Document section:
--------------------

An Exciting Opportunity from MIT: The first of its kind on a national scale, INSPIRE, a new national research competition in the arts, humanities, and social sciences, organized by MIT students exclusively for high school students enables students to showcase and present original research in one of thirteen fields, ranging from anthropology to music, economics, and philosophy. Expert judges will award prizes for the most outstanding work in each category. You are invited to participate by submitting entries and competing for awards. The final round of the competition will be held at MIT’s campus in Cambridge, MA from April 7-9, 2015. You can find information regarding deadlines, eligibility criteria, and the application itself on their website getinspired.mit.edu. The first deadline, for abstract submission, is on January 7, 2015.

--------------------

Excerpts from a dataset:
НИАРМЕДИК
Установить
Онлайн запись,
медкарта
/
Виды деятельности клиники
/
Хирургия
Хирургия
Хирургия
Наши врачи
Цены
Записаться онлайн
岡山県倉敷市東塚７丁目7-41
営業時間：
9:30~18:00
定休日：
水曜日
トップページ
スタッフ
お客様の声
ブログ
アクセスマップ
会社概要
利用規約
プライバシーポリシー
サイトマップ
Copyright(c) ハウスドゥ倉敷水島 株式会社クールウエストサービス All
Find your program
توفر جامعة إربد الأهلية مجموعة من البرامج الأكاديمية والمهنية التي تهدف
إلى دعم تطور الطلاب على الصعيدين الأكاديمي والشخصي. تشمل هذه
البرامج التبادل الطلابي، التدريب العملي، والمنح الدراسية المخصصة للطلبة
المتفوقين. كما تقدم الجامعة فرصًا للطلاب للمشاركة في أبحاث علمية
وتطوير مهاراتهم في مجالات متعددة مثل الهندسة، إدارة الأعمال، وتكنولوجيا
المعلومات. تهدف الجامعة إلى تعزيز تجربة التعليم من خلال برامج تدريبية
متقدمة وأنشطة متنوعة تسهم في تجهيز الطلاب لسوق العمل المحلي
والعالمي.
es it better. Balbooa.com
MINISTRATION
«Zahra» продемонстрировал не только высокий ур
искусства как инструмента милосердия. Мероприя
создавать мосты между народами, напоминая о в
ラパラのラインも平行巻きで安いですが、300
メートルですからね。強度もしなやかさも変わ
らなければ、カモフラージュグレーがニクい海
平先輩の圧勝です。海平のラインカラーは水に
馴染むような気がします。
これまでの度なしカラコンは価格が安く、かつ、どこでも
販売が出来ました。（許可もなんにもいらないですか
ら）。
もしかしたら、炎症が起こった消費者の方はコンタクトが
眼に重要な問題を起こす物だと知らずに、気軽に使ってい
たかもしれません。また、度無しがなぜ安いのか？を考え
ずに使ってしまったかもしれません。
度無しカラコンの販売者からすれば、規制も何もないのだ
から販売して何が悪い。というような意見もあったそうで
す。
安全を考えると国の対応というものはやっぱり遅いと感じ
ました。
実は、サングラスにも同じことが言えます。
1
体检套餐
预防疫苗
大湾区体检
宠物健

--------------------

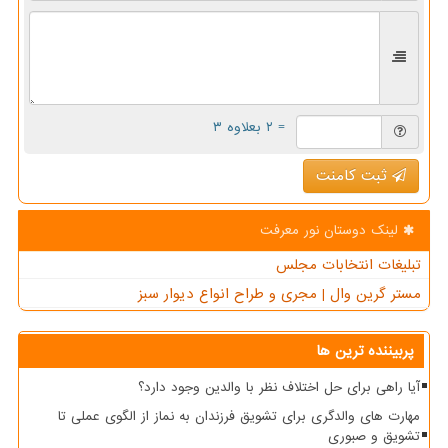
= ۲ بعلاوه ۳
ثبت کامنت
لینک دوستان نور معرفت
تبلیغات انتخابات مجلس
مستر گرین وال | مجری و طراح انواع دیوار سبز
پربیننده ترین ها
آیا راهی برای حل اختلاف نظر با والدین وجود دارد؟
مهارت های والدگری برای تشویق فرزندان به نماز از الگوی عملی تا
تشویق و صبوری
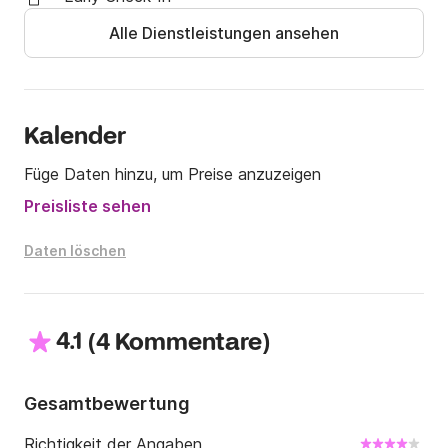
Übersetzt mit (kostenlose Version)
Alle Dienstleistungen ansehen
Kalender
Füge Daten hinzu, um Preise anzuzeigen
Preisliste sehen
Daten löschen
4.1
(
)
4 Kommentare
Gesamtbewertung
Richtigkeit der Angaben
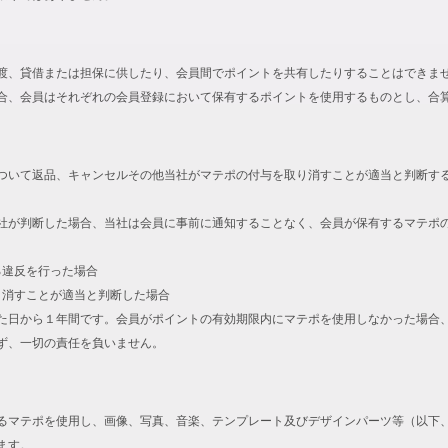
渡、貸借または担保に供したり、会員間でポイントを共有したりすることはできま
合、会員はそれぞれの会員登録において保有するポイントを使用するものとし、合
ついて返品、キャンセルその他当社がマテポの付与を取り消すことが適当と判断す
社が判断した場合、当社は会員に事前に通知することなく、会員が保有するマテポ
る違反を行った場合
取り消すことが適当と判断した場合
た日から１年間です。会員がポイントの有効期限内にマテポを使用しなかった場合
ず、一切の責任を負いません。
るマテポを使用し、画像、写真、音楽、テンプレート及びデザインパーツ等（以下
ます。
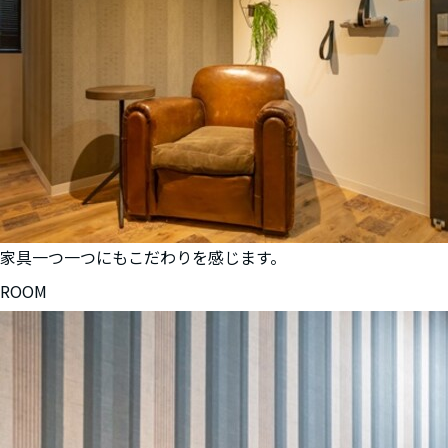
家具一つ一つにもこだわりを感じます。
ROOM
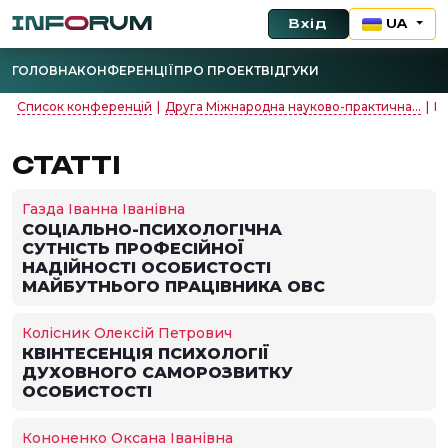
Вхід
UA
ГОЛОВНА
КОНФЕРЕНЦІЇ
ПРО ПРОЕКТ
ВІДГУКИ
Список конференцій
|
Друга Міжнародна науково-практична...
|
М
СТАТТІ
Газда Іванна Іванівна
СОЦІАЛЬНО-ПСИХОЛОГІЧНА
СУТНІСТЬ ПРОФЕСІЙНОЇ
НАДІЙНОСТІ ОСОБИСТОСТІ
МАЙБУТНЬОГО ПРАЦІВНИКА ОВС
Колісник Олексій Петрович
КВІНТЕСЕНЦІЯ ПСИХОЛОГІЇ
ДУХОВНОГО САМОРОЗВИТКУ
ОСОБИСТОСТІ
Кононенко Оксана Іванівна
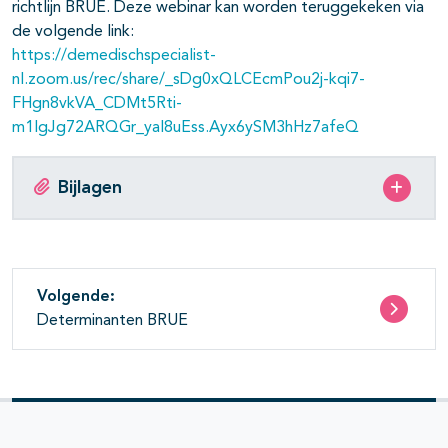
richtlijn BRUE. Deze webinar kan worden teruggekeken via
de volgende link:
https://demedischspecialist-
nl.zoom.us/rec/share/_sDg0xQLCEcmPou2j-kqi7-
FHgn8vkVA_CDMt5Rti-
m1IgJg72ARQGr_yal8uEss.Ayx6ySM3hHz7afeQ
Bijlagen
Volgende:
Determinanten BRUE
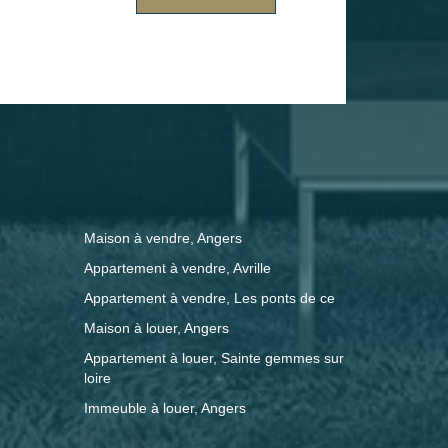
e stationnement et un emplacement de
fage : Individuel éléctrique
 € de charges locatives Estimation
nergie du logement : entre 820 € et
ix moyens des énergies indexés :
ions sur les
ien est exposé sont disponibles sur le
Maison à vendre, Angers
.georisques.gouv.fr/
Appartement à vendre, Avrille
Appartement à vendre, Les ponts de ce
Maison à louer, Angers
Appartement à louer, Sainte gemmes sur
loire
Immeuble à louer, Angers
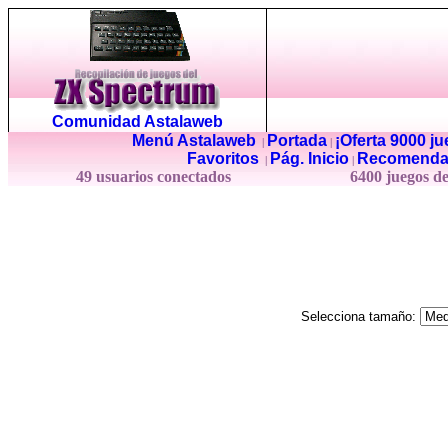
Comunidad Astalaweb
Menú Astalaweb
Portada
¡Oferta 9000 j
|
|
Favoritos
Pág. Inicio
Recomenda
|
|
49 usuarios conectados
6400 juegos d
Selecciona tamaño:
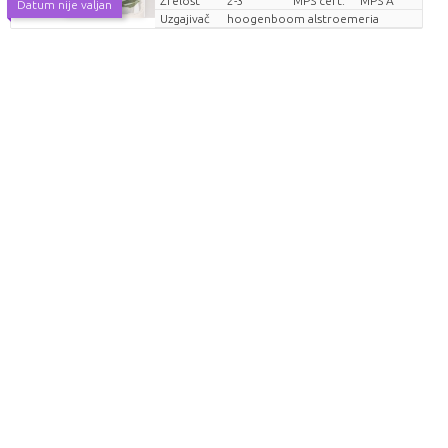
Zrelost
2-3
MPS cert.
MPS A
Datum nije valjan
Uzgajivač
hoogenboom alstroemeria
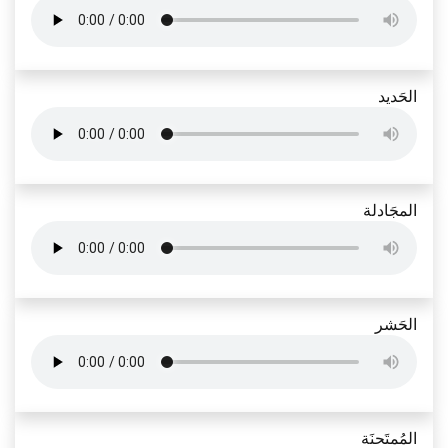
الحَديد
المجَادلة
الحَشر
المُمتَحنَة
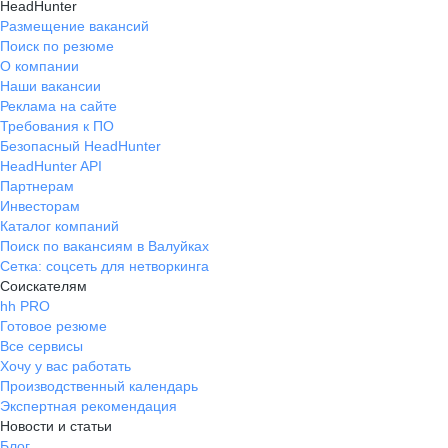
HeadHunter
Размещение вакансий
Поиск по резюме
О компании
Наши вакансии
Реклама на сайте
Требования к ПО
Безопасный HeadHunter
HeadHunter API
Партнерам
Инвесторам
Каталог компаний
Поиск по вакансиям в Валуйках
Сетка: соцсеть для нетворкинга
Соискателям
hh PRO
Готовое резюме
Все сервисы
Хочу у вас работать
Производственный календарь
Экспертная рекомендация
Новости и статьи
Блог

--------------------

Exercise tasks:
1 – Name every field of study that the competition announcement mentions by name.
2 – Copy out the lines of the records between the line holding "Comunidad Astalaweb" and the line holding "المُمتَحنَة", both included, and omit the picture markers.
The competition announcement and the records are independent of each other.

Answers given:
1 – anthropology, music, economics, philosophy

2 –
Comunidad Astalaweb
Menú Astalaweb
Portada
¡Oferta 9000 j
|
|
Favoritos
Pág. Inicio
Recomenda
|
|
49 usuarios conectados
6400 juegos d
Selecciona tamaño:
Zrelost
2-3
MPS cert.
MPS A
Datum nije valjan
Uzgajivač
hoogenboom alstroemeria
الحَديد
المجَادلة
الحَشر
المُمتَحنَة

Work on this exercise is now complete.